Friday, March 22, 2013
Ina and Me
The other night I happened to watch an episode of Barefoot Contessa I had recorded by accident. Ins was making a hearty "winter minestrone." Given the rainy days and storehouse of last season's squash that seemed like a recipe worth keeping. She started with pancetta -- can't go wrong there. I added in Italian sausage I had in the freezer and browned everything together. Next BC sautes her vegetables in the same pot -- cubed butternuts squash, onions, carrots, celery, along with fresh garlic and thyme. Next goes in a large can of tomatoes, chicken stock, S&P, and a bay leaf (which I added earlier). The liquid is brought to a boil and left to simmer for 30 minutes.

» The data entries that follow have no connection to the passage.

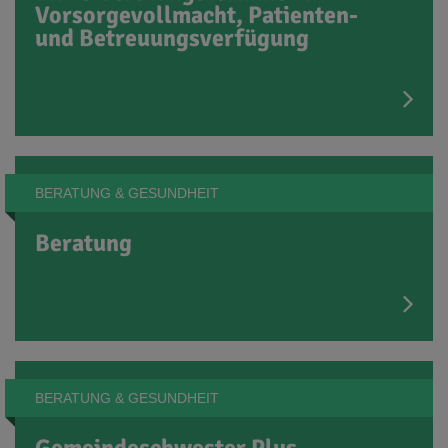
Vorsorgevollmacht, Patienten-
und Betreuungsverfügung
BERATUNG & GESUNDHEIT
Beratung
BERATUNG & GESUNDHEIT
Gemeindeschwester Plus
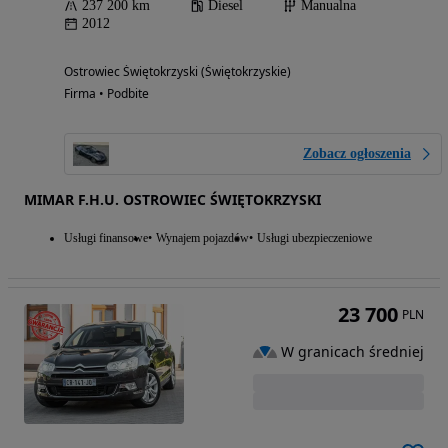
237 200 km
Diesel
Manualna
2012
Ostrowiec Świętokrzyski (Świętokrzyskie)
Firma • Podbite
Zobacz ogłoszenia
MIMAR F.H.U. OSTROWIEC ŚWIĘTOKRZYSKI
Usługi finansowe
Wynajem pojazdów
Usługi ubezpieczeniowe
23 700
PLN
W granicach średniej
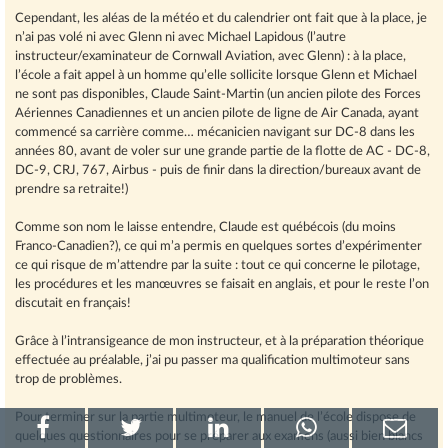
Cependant, les aléas de la météo et du calendrier ont fait que à la place, je
n’ai pas volé ni avec Glenn ni avec Michael Lapidous (l’autre
instructeur/examinateur de Cornwall Aviation, avec Glenn) : à la place,
l’école a fait appel à un homme qu’elle sollicite lorsque Glenn et Michael
ne sont pas disponibles, Claude Saint-Martin (un ancien pilote des Forces
Aériennes Canadiennes et un ancien pilote de ligne de Air Canada, ayant
commencé sa carrière comme… mécanicien navigant sur DC-8 dans les
années 80, avant de voler sur une grande partie de la flotte de AC - DC-8,
DC-9, CRJ, 767, Airbus - puis de finir dans la direction/bureaux avant de
prendre sa retraite!)
Comme son nom le laisse entendre, Claude est québécois (du moins
Franco-Canadien?), ce qui m’a permis en quelques sortes d’expérimenter
ce qui risque de m’attendre par la suite : tout ce qui concerne le pilotage,
les procédures et les manœuvres se faisait en anglais, et pour le reste l’on
discutait en français!
Grâce à l’intransigeance de mon instructeur, et à la préparation théorique
effectuée au préalable, j’ai pu passer ma qualification multimoteur sans
trop de problèmes.
Pour terminer sur la partie multimoteur, le manuel de l’école dispose de
P
P
P
P
P
quelques questionnaires pour se préparer aux examens (aussi bien blancs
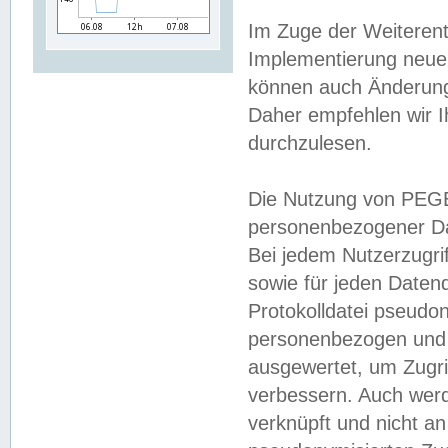
Im Zuge der Weiterent
Implementierung neuer
können auch Änderunge
Daher empfehlen wir I
durchzulesen.
Die Nutzung von PEGE
personenbezogener Da
Bei jedem Nutzerzugri
sowie für jeden Daten
Protokolldatei pseudon
personenbezogen und w
ausgewertet, um Zugri
verbessern. Auch werd
verknüpft und nicht a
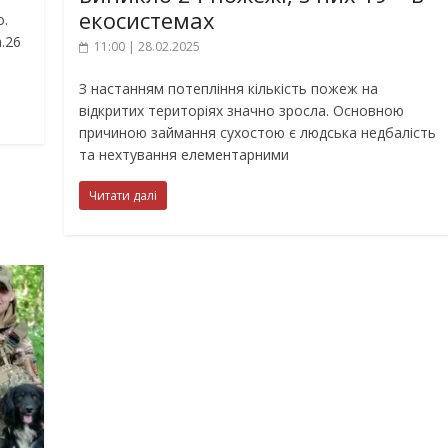
екосистемах
о.
.26
11:00 | 28.02.2025
З настанням потепління кількість пожеж на
відкритих територіях значно зросла. Основною
причиною займання сухостою є людська недбалість
та нехтування елементарними
Читати далі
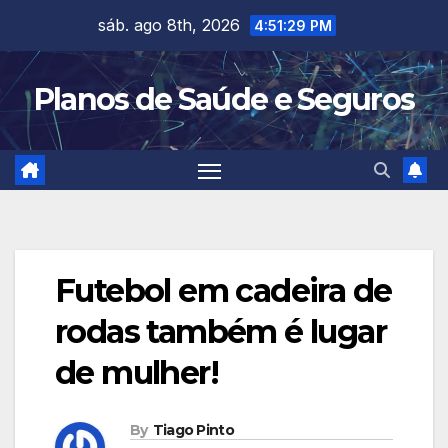
Skip
sáb. ago 8th, 2026
4:51:30 PM
to
content
Planos de Saúde e Seguros
Futebol em cadeira de
rodas também é lugar
de mulher!
By
Tiago Pinto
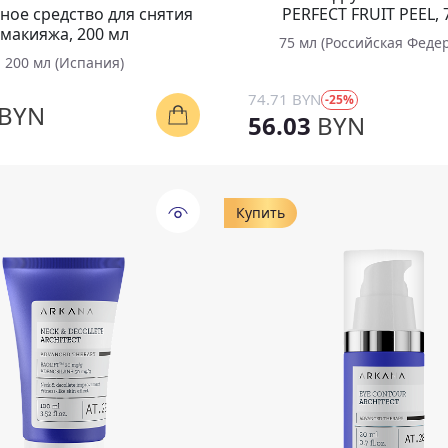
ное средство для снятия
PERFECT FRUIT PEEL, 
макияжа, 200 мл
75 мл (Российская Феде
200 мл (Испания)
74.71 BYN
-25%
BYN
56.03
BYN
Купить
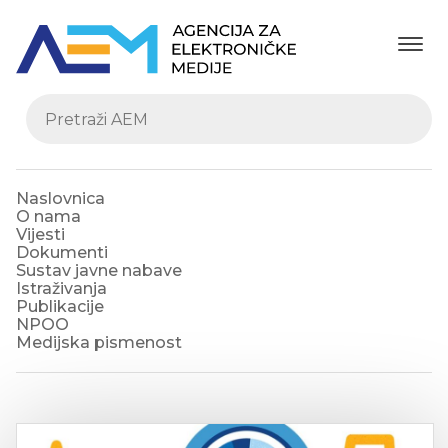
Naslovnica
O nama
Vijesti
Dokumenti
Sustav javne nabave
Istraživanja
Publikacije
NPOO
Medijska pismenost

In Ina's recipe she uses spinach tossed into the hot liquid just a bit before serving. James and I prefer hearty kale so I added that with the liquid and let it simmer. Just like Ina I added beans and cooked pasta and to this point honestly it was like any other minestrone I ever made. Nothing too special. But then at the very end comes the lively touch that separates this recipe from everyday (and probably from any authentic Italian recipe). Just before ladling out bowls of the thick soup BC's recipe stirs in a couple TB of ready made (mine was homemade in the freezer) pesto sauce and about 1/2 cup of white wine.
I've never really thought too much about BC's recipes before. She has a fondness for mayonnaise I always found a bit overboard and most of her dishes seemed just a bit pedestrian. But his little touch not only enlivened this easy soup but is a trick I may steal for years of soups to come.